Smith took over a team that was 2-14 a year ago and had better passing and rushing numbers than Kaepernick, but has no interest in claiming vindication.
“It’s five games in,’’ Smith said by conference call. “This is still so early in the season. We’ve done a good job positioning ourselves, but talk to me in December.’’
Chiefs coach Andy Reid said Smith probably has exceeded expectations in terms of being a leader.
“It’s not so much what he says, it’s the way he carries himself, the way he emits what it is to be a leader,’’ Chiefs tight end Sean McGrath told the Kansas City Star.
Smith said he didn’t attempt to assert himself as a leader so much as he simply tried to be himself.
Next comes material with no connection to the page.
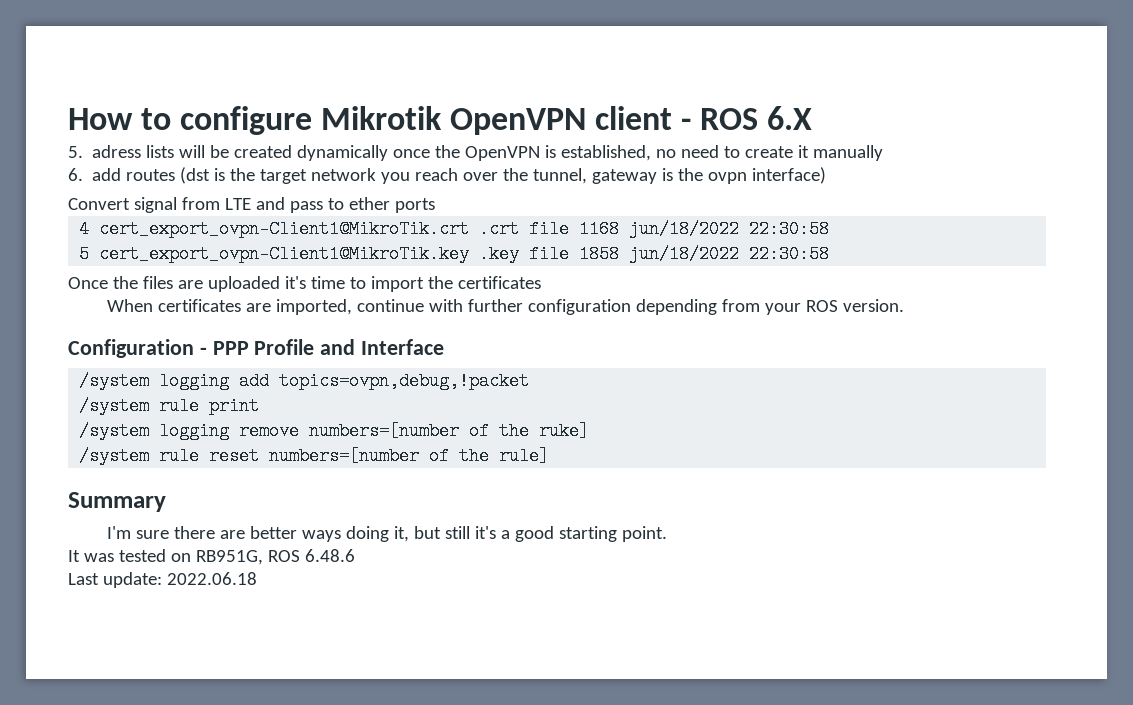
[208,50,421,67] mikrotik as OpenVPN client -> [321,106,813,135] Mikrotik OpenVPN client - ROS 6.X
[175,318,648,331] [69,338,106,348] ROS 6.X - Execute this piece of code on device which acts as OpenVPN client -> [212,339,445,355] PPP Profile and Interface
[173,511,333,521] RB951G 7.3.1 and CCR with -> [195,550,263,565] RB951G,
“I think one thing everybody sees is when you’re not sincere and when you try to be someone you’re not,’’ Smith said. “Everybody can see a fraud.’’
Smith faces an Oakland defense which blitzed heavily and from every angle through most of the first three games, only to back off somewhat with a lead against the San Diego Chargers. The result was 315 passing yards in the second half by Philip Rivers, but also two of their three interceptions in successfully protecting a lead.
Whatever the Raiders were doing, don’t call it a “prevent’’ defense.
“Prevent means taking your foot off the gas,’’ defensive coordinator Jason Tarver said. “We don’t ever take our foot off the gas. We play.’’
Allen called it “situational’’ football.
“At that point in time, yards don’t cost you anything,’’ Allen said. “The only thing that costs you is points.’’
From what Smith has seen on film, he expects the Raiders to vary their looks and send extra rushers from different angles.
“They throw a lot at you. A ton of different looks. A lot of pressure,’’ Smith said. “I think every guy on that defense is coming at one point or another, all 11 guys. Last week they scored early and were kind of able to sit on it a little bit because the Chargers were out of a balanced game. ‘’
The Chiefs are an NFL-best plus-10 in turnover ratio in part because Smith has only three interceptions and Kansas City has lost just two fumbles. Allen feels the best shot the Raiders have of getting the ball back lies with being unpredictable.
“It’s all predicated on being able to get some pressure on him and make him uncomfortable in the pocket, to be able to do some things that hopefully make him make a bad decision,’’ Allen said.
— Running backs Darren McFadden (hamstring) and Rashad Jennings (hamstring) practiced for the second straight day, increasing their chances of facing the Chiefs.
Center Stefen Wisniewski (knee) did not practice and Andre Gurode is the probable starter at center.
— Sebastian Janikowski was puzzled a bouquet of balloons at his locker Monday. They came courtesy of punter and holder Marquette King, celebrating their first 50-yard kick to together.
How did Janikowski respond?
“He said, `What’s wrong with this guy?,’ ‘’ King said.
— Chiefs outside linebacker Justin Houston, second in the league with 7.5 sacks, has been cleared to practice but has not yet been cleared to play in the game against the Raiders following a concussion, according to ESPN.